L. Plantengeslacht van de Familie der Narcisachtigen, Amaryllideae, en van de klasse der Eénzaadlobbigen, Monocotyledones, met een 40-tal soorten over tropisch Amerika verspreid — 6 meeldraden; bloemen 6-bladig, bijna 2-lippig, de onderste blaadjes aan den voet pijpachtig.

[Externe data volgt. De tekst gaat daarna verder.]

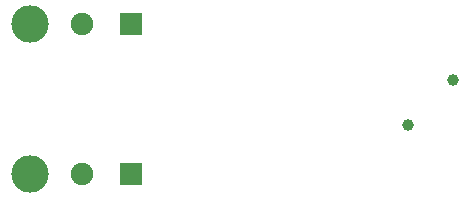
<source format=gbl>
G04*
G04 #@! TF.GenerationSoftware,Altium Limited,Altium Designer,20.0.10 (225)*
G04*
G04 Layer_Physical_Order=2*
G04 Layer_Color=16711680*
%FSLAX25Y25*%
%MOIN*%
G70*
G01*
G75*
%ADD28C,0.03937*%
%ADD29R,0.07500X0.07500*%
%ADD30C,0.07500*%
%ADD31C,0.12500*%
D28*
X152087Y48587D02*
D03*
X137232Y33726D02*
D03*
D29*
X45000Y17500D02*
D03*
Y67500D02*
D03*
D30*
X28701Y17500D02*
D03*
Y67500D02*
D03*
D31*
X11200Y17500D02*
D03*
Y67500D02*
D03*
M02*

</source>
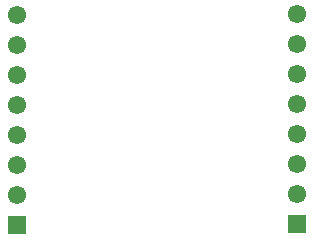
<source format=gbr>
%TF.GenerationSoftware,Altium Limited,Altium Designer,22.10.1 (41)*%
G04 Layer_Color=255*
%FSLAX45Y45*%
%MOMM*%
%TF.SameCoordinates,19E9B31E-7746-43A9-897C-89C24B045B63*%
%TF.FilePolarity,Positive*%
%TF.FileFunction,Pads,Bot*%
%TF.Part,Single*%
G01*
G75*
%TA.AperFunction,ComponentPad*%
%ADD19C,1.55000*%
%ADD20R,1.55000X1.55000*%
D19*
X3039207Y2025650D02*
D03*
Y1771650D02*
D03*
Y1517650D02*
D03*
Y1263650D02*
D03*
Y1009650D02*
D03*
Y755650D02*
D03*
Y501650D02*
D03*
X664307Y2019275D02*
D03*
Y1765275D02*
D03*
Y1511275D02*
D03*
Y1257275D02*
D03*
Y1003275D02*
D03*
Y749275D02*
D03*
Y495275D02*
D03*
D20*
X3039207Y247650D02*
D03*
X664307Y241275D02*
D03*
%TF.MD5,e57e18e16db3082c9fd331bc6054b4fb*%
M02*

</source>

Soorten:A. pelegrina — stengel opgericht, ½ voet hoog, zeer dun, onregelmatig bezet met puntig uitloopende blaadjes van 1½ c.M. lengte; aan het eind van den stengel een peerachtig overlangs gesleufd vruchtbeginsel, gekroond met een lelieachtige bloem, die tot aan den bodem in zessen is verdeeld en de bladerige slippen zeer verschillend heeft; het midden dezer bloem is karmozijnrood; zes rozekleurige meeldraadjes komen uit deze bloem; vruchtbeginsel '6-hokkig, elk hokje is met zaden gevuld; groeiplaats Peru;
A. Ligta — opstijgende stengel; de wortel, rond en in met haarachtige vezels bezette leden verdeeld, boort schuin in den grond; de stengel verheft zich in dezelfde richting, is 1 voet hoog, rond, bruinachtig rood en met lancetvormige blaadjes bezet, gekroond met zes of zeven bloemtakjes die elk verscheidene bloemsteeltjes uitlaten, welke aan den top een langwerpig vruchtbeginsel dragen, dat een fraaie roode lelieachtige bloem geeft, in zes blaadjes verdeeld; groeit in Chili;
A. Salsilla — een dunne stengel, die zich als een klimplant van links naar rechts om andere planten windt; bladeren eirond, 3 c.M. lang, gezeten aan een kort, glad en heldergroen steeltje; de top van den stengel draagt een kroontje van in zessen onregelmatig verdeelde roode bloemen; groeiplaats Chili, waar de inboorlingen deze plant in gewoon water laten aftrekken en dit vocht tegen allerlei kwalen, maagpijn enz. aanwenden.